Patients with mental health disorders have worse medical outcomes and experience excess mortality compared with those without a mental health comorbidity. This study aimed to evaluate the relationship between mental health comorbidities and surgical outcomes.

Methods.

This retrospective cohort study used the National Inpatient Sample (2009–2011) to select patients who underwent one of the 4 most common general surgery procedures (cholecystectomy and common duct exploration, colorectal resection, excision and lysis of peritoneal adhesions, and appendectomy). Patients with a concurrent mental health diagnosis were identified. Multivariable logistic regression examined outcomes, including prolonged length of stay, in-hospital mortality, and postoperative complications.

Results.

Of the 579,851 patients included, 38,702 patients (6.7%) had a mental health diagnosis.
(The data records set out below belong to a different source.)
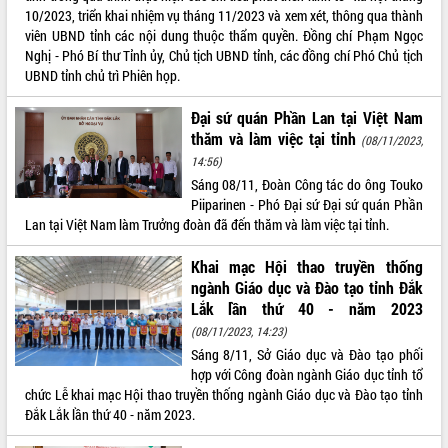
10/2023, triển khai nhiệm vụ tháng 11/2023 và xem xét, thông qua thành
VIDEO
viên UBND tỉnh các nội dung thuộc thẩm quyền. Đồng chí Phạm Ngọc
Nghị - Phó Bí thư Tỉnh ủy, Chủ tịch UBND tỉnh, các đồng chí Phó Chủ tịch
UBND tỉnh chủ trì Phiên họp.
Đại sứ quán Phần Lan tại Việt Nam
thăm và làm việc tại tỉnh
(08/11/2023,
14:56)
Sáng 08/11, Đoàn Công tác do ông Touko
Piiparinen - Phó Đại sứ Đại sứ quán Phần
Lan tại Việt Nam làm Trưởng đoàn đã đến thăm và làm việc tại tỉnh.
Khám bệnh, cấp phát thuốc miễn phí
và tặng quà người dân xã Cư Pui
Khai mạc Hội thao truyền thống
Hội nghị UBND tỉnh Đắk Lắk thường kỳ
ngành Giáo dục và Đào tạo tỉnh Đắk
tháng 7/2026
Lắk lần thứ 40 - năm 2023
Lễ truy tặng danh hiệu “Bà Mẹ Việt
(08/11/2023, 14:23)
Nam Anh hùng” và trao Huân chương
Sáng 8/11, Sở Giáo dục và Đào tạo phối
Lao động
hợp với Công đoàn ngành Giáo dục tỉnh tổ
ALBUM ẢNH
UBND tỉnh Đắk Lắk triển khai nhiệm
chức Lễ khai mạc Hội thao truyền thống ngành Giáo dục và Đào tạo tỉnh
vụ 6 tháng cuối năm 2026
Đắk Lắk lần thứ 40 - năm 2023.
Kỳ họp thứ Hai, Hội đồng nhân dân
tỉnh khóa XI quyết nghị nhiều nội dung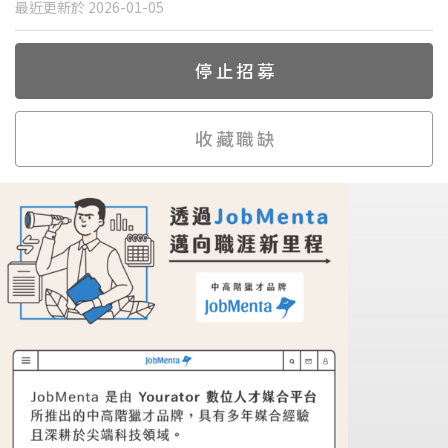
最近更新於 2026-01-05
停止招募
收藏職缺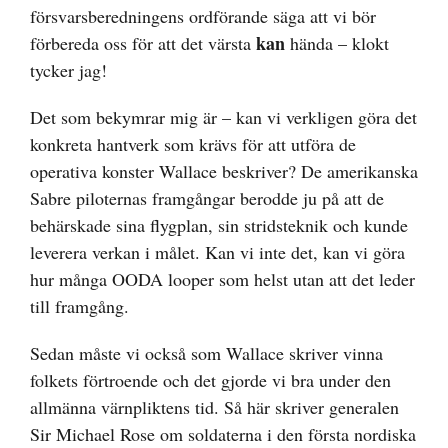
försvarsberedningens ordförande säga att vi bör
kan
förbereda oss för att det värsta
hända – klokt
tycker jag!
Det som bekymrar mig är – kan vi verkligen göra det
konkreta hantverk som krävs för att utföra de
operativa konster Wallace beskriver? De amerikanska
Sabre piloternas framgångar berodde ju på att de
behärskade sina flygplan, sin stridsteknik och kunde
leverera verkan i målet. Kan vi inte det, kan vi göra
hur många OODA looper som helst utan att det leder
till framgång.
Sedan måste vi också som Wallace skriver vinna
folkets förtroende och det gjorde vi bra under den
allmänna värnpliktens tid. Så här skriver generalen
Sir Michael Rose om soldaterna i den första nordiska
Mood disorders were most prevalent (58.7%), followed by substance abuse (23.8%). After adjustment for confounders, including sex, race, number of comorbidities, admission status, open operations, insurance, and income quartile, we found that having a mental health diagnosis conferred a 40% greater odds of including prolonged length of stay (OR 1.41, P < .001) and increased odds of any complication (OR 1.18, P < .001). Odds of death were slightly less in the mental health diagnosis cohort.

Conclusions.

General surgery patients with comorbid mental disease experience a greater incidence of postoperative complications and longer hospitalizations. Recognizing these disparate outcomes is the first step in understanding how to optimize care for this frequently marginalized population.